## Fragmento del texto
* * * * * * *
Para el título de esta presentación recurrí a ciertas nociones del filósofo francés contemporáneo Jacques Rancière. Su obra más conocida se llama El maestro ignorante, título que, al igual que el mío, conlleva una contradicción. ¿Cómo es posible que se entienda que un maestro sea ignorante? Lo mismo para la escuela, ¿cómo es posible que se parta de la idea que la escuela “forma” brutos, poniendo en cuestión a la inteligencia de los estudiantes? Lo interesante de la propuesta de Rancière es que está continuamente pensando en la educación como una práctica política (lo político) desde donde se asume, como punto de partida, la ignorancia tanto del estudiante como del profesor y, como punto de llegada la emancipación intelectual. Es Rancière que, gracias a su trabajo en el archivo obrero de Francia del siglo XIX, recupera el vínculo de emancipación y educación que había quedado rezagado luego de la influencia de Víctor Cousin en la institucionalización de la educación nacional francesa. 
¿Se imaginan una escuela donde los profesores no tengan que saber lo que enseñan? ¿Se pueden imaginar una escuela donde el maestro que explica lo que hay que aprender sea reemplazado por un maestro que enseñe al estudiante a aprender solo? ¿Una escuela donde el alumno tenga la experiencia del profesor como un libro abierto? Sí, Rancière así lo dice: “El alumno, entonces, no aprende del profesor, sino [aprende] el profesor”. La propuesta es una filosofía, un cuestionamiento filosófico que interpela la situación pedagógica, en tanto que su fin “no lleva a construir nuevos y optimistas edificios pedagógicos, sino, más bien, a problematizar el sentido de los [edificios] que habitamos”. La filosofía del maestro ignorante afirma que la igualdad debe ser el punto de partida de la práctica pedagógica y que el fin de la educación sería la emancipación. En este sentido, la figura del maestro explicador –ese maestro que podríamos ser cualquiera de nosotros que hemos trabajado en colegios– es aquel que se hace necesario para el que no sabe, el que forma dependencia del estudiante. “Instruir puede significar dos cosas exactamente opuestas: confirmar una incapacidad en el acto mismo que pretende reducirla o, a la inversa, forzar a una capacidad, que se ignora o que se niega, a reconocerse y a desarrollar todas las consecuencias de este reconocimiento”. A lo primero que he mencionado Rancière le llama embrutecimiento (o atontamiento) y a la segunda le llama emancipación.
* * * * * * *
## Registros
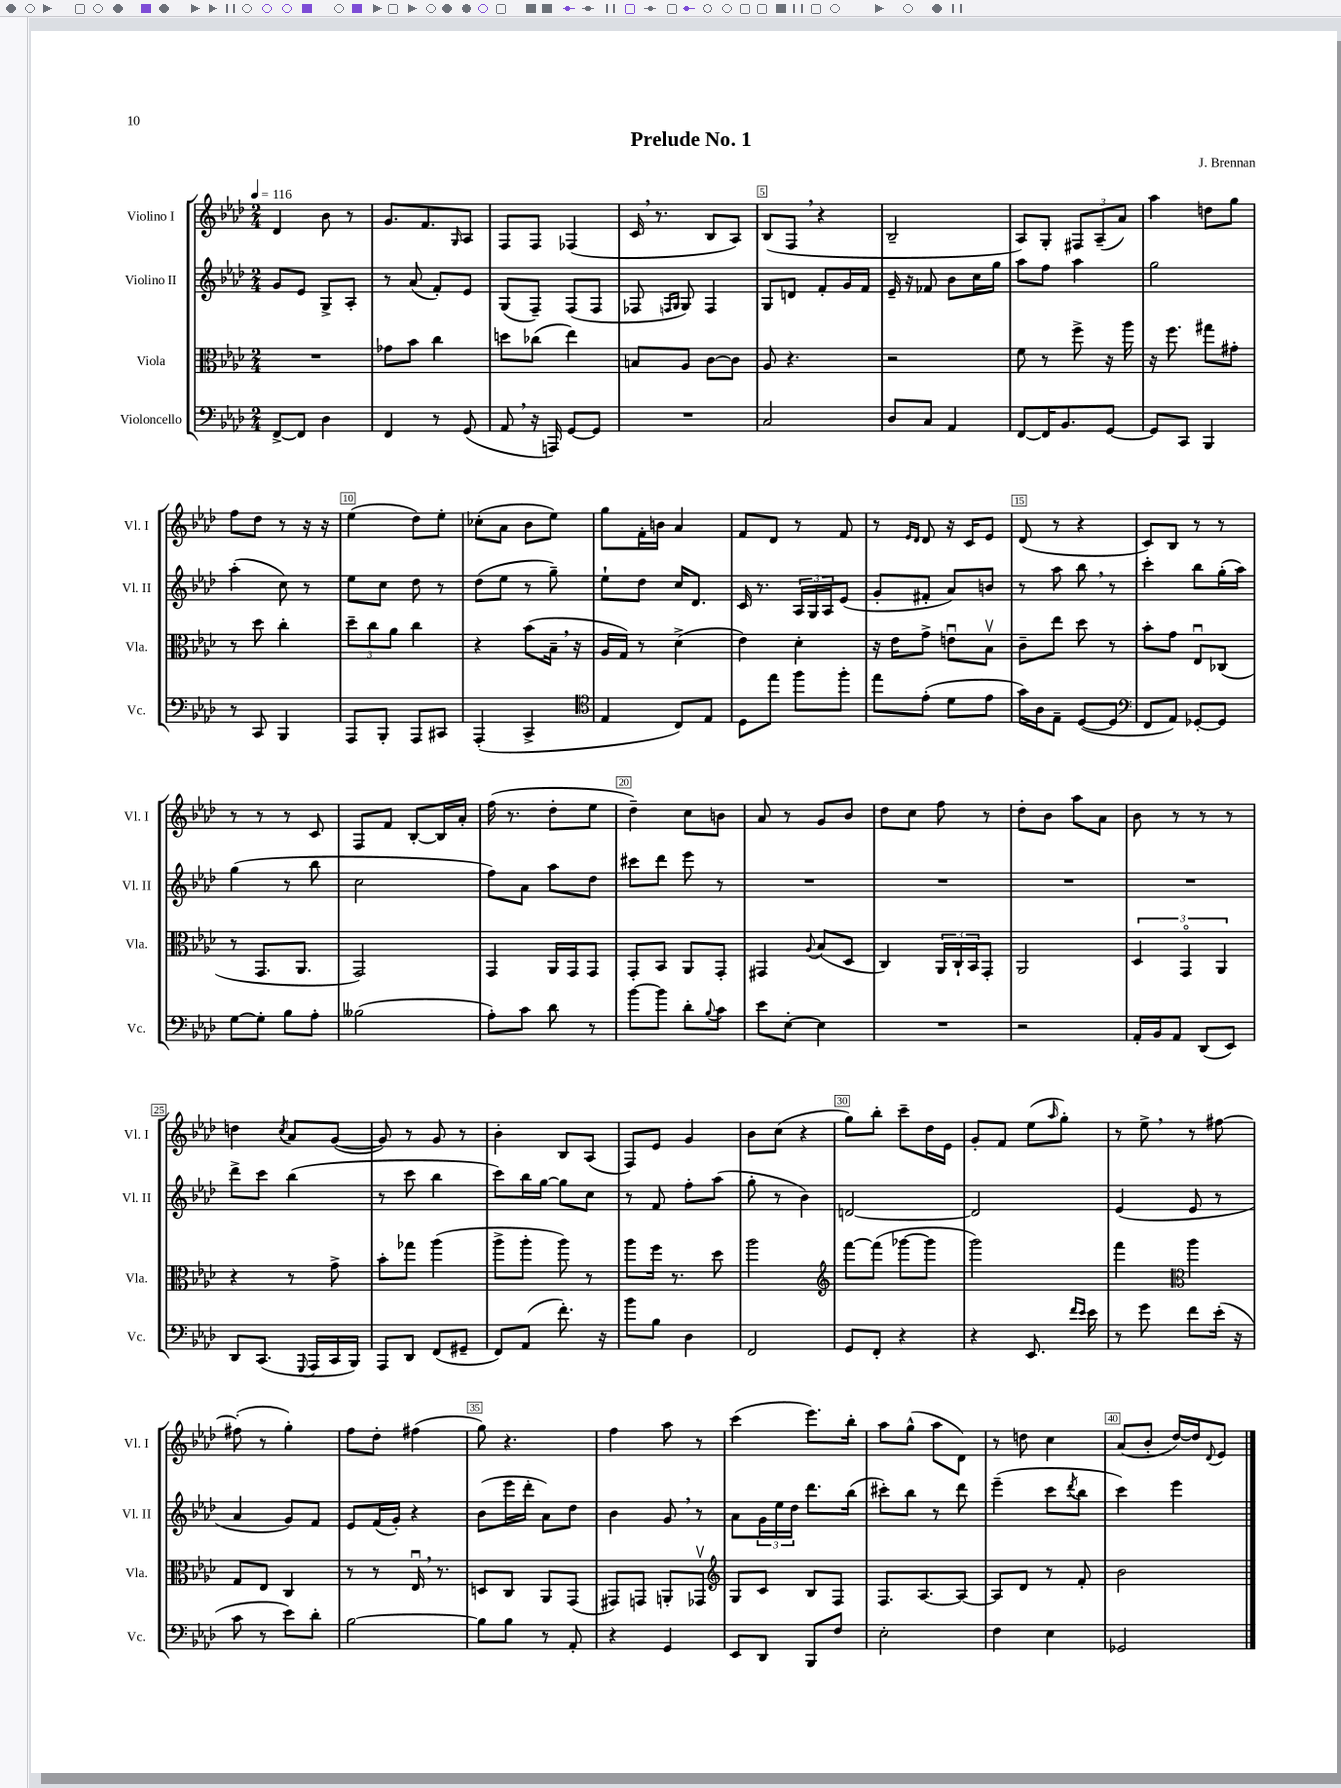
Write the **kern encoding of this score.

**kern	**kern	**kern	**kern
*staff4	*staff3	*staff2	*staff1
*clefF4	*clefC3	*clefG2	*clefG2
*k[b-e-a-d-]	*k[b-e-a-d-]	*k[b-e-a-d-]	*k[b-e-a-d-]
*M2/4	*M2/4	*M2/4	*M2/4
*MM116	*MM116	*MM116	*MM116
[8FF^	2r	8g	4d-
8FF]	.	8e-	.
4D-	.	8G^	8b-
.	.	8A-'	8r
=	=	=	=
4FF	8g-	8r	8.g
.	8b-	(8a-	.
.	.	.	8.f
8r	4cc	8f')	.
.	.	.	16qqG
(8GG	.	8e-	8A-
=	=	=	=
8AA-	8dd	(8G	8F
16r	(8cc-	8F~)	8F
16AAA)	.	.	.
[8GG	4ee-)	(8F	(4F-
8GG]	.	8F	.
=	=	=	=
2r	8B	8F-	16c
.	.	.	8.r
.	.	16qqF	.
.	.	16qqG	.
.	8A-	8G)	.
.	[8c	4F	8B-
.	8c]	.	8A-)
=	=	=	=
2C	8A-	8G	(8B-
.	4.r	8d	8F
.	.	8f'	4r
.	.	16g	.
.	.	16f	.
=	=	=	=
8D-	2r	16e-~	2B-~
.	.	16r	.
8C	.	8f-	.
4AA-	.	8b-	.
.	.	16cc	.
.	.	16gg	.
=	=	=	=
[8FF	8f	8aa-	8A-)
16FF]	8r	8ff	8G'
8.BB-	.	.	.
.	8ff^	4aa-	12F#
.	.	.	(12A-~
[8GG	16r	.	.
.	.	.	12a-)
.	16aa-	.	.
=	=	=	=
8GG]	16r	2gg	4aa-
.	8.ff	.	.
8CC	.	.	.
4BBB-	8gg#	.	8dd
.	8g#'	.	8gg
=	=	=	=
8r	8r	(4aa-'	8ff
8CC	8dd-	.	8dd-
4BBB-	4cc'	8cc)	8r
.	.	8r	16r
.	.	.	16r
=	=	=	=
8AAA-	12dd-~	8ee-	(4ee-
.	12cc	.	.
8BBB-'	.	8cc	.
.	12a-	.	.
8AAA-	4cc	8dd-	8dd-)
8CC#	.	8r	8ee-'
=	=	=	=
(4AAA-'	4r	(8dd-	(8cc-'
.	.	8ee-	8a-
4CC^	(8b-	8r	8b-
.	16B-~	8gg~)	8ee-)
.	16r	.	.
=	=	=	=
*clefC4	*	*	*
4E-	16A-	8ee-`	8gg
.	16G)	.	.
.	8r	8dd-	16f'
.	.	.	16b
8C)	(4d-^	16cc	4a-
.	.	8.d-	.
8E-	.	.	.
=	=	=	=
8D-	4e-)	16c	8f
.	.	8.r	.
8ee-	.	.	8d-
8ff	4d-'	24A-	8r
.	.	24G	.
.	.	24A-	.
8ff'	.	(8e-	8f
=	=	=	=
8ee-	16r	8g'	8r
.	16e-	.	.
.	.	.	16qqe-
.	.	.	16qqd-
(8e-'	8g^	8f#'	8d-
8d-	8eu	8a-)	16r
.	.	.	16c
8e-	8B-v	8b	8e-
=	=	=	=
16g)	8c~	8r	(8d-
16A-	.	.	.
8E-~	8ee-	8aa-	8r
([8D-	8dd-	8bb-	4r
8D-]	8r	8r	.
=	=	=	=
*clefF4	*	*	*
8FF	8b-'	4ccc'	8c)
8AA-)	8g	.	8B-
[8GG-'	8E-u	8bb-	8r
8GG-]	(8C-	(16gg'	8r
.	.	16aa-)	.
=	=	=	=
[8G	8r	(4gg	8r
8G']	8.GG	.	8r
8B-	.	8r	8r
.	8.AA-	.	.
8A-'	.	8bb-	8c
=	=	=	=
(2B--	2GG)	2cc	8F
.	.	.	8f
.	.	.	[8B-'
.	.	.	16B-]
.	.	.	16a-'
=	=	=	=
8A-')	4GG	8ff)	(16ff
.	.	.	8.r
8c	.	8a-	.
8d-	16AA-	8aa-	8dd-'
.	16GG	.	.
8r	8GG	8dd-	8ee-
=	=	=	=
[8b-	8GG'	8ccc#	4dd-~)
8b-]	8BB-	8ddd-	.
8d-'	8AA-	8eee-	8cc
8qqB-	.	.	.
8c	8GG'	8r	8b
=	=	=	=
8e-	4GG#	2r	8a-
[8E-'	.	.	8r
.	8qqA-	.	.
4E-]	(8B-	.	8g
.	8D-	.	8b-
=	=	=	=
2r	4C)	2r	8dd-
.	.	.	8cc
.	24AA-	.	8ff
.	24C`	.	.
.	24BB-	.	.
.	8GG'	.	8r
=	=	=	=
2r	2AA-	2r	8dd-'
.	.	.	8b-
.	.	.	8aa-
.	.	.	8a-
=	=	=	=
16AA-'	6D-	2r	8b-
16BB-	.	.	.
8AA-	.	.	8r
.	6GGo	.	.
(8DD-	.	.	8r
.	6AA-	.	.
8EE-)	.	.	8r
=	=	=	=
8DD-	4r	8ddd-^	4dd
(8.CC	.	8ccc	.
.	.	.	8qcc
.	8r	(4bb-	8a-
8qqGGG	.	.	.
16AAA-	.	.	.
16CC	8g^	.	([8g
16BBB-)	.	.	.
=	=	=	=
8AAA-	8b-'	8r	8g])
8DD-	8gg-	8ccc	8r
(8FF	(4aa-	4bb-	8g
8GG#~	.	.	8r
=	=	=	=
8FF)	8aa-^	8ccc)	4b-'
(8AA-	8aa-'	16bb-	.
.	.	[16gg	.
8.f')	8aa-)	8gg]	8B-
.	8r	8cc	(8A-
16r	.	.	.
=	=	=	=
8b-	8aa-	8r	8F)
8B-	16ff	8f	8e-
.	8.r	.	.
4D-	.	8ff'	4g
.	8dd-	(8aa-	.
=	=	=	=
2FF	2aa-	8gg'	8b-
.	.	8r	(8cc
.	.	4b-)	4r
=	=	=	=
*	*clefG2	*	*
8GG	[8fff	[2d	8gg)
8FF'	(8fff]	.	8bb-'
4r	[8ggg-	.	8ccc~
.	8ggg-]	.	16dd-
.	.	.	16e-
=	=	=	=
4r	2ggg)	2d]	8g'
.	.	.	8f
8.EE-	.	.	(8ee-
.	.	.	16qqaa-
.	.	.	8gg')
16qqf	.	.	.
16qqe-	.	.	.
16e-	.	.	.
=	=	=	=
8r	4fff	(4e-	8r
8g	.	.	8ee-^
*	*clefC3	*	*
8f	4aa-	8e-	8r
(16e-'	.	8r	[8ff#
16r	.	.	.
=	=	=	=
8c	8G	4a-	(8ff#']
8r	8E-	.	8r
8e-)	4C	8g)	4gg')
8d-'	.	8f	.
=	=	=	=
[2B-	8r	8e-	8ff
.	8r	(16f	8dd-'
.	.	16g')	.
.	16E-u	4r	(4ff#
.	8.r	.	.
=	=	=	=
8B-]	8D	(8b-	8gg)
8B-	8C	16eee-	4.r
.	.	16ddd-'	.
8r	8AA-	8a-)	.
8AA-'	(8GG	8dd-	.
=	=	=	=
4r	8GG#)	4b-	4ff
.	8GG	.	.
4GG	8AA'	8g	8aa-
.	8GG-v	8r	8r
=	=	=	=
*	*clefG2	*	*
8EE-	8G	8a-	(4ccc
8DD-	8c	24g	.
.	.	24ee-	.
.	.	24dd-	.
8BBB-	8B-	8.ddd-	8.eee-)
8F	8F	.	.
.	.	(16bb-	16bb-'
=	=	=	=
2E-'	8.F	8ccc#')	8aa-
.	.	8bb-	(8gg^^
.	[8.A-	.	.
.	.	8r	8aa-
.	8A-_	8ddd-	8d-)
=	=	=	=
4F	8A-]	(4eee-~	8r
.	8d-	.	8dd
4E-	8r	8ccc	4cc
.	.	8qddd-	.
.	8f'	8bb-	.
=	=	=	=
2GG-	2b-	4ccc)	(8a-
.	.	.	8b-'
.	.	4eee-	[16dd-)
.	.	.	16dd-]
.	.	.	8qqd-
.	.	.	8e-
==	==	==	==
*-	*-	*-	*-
* * * * * * *
## Tareas
- A) Copia todas las preguntas que aparecen en el segundo párrafo del fragmento sobre Rancière.
- B) Según el fragmento sobre Rancière, ¿cuál es su obra más conocida?
- C) Sigue escribiendo el fragmento sobre Rancière a partir de su última oración.

## Respuestas
- A)
¿Se imaginan una escuela donde los profesores no tengan que saber lo que enseñan?
¿Se pueden imaginar una escuela donde el maestro que explica lo que hay que aprender sea reemplazado por un maestro que enseñe al estudiante a aprender solo?
¿Una escuela donde el alumno tenga la experiencia del profesor como un libro abierto?

- B) El maestro ignorante.

- C)
Rancière es muy crítico y cuestionador. Tanto así que la idea del explicador es lo que funda toda su filosofía política ya que plantea la idea que estamos sometidos a toda una sociedad explicadora. Las instituciones, la publicidad, el conocimiento, las ciencias, etc. explican lo que deben saber los sujetos. Explican y repiten lo que se debe hacer, elegir y, hasta pensar. Y, por su parte, la escuela moderna es la institución que forja maestros repetidores, explicadores y por tanto, embrutecedores. No se trata de que el explicador sea el responsable del embrutecimiento. Él vive del trabajo que se le ha asignado: los profesores trabajamos para explicar los saberes que los estudiantes deben aprender.  Y es así como buscamos alcanzar la igualdad. “La distancia que el explicador pretende reducir es aquella de la que vive y la que, por tanto, no cesa de reproducir al igual que hace tanto la escuela como la sociedad pedagogizada”. Ante esto, el maestro ignorante, al reconocer su ignorancia, se reconoce en igualdad de inteligencia con la de los estudiantes. Lo que significa que la igualdad de las inteligencias no se necesita probar, ni medir, ni comprobar, sino que, más bien, responde al principio de veracidad. Responde a un “darse cuenta” de la verdad, de un encuentro con ella. A diferencia de la ciencia e, incluso, de la filosofía, que buscan la verdad, la igualdad de las inteligencias en tanto principio moral y político, parte de ella. Más bien, parte de la toma de conciencia impulsada por la confianza del maestro, de que es la propia experiencia, la verdad de su potencial intelectual. Es el maestro ignorante, en cuanto voluntad más fuerte y experimentada, quien hace creer al aprendiz que puede desarrollar la inteligencia “Este principio de veracidad está en el centro de la experiencia emancipadora. No es la llave de ninguna ciencia, sino la relación privilegiada de cada uno con la verdad, aquello que lo encamina, que lo lanza como buscador. Este principio es el fundamento moral de conocer”.
Rancière basa su tesis en la figura de Joseph Jacotot, un pedagogo y revolucionario francés, quien ofició de maestro ignorante enseñando lo que no sabía y proclamando la emancipación intelectual del pueblo. Su mayor anhelo fue lograr que padres analfabetos enseñen a leer a sus hijos y, por tanto, a mostrar que la inteligencia del pueblo no era menor, sino que se desarrollaba en consonancia con sus necesidades. Es, en este sentido que Rancière se refiere a que los hombres del pueblo “desarrollan la inteligencia que las necesidades y las circunstancias de su existencia les exigen. Allí donde cesa la necesidad, la inteligencia descansa, a menos que alguna voluntad más fuerte se haga oír y diga: continúa; mira lo que has hecho y lo que puedes hacer si aplicas la misma inteligencia que has empleado ya, poniendo en todas las cosas la misma atención, no dejándote distraer de tu rumbo”.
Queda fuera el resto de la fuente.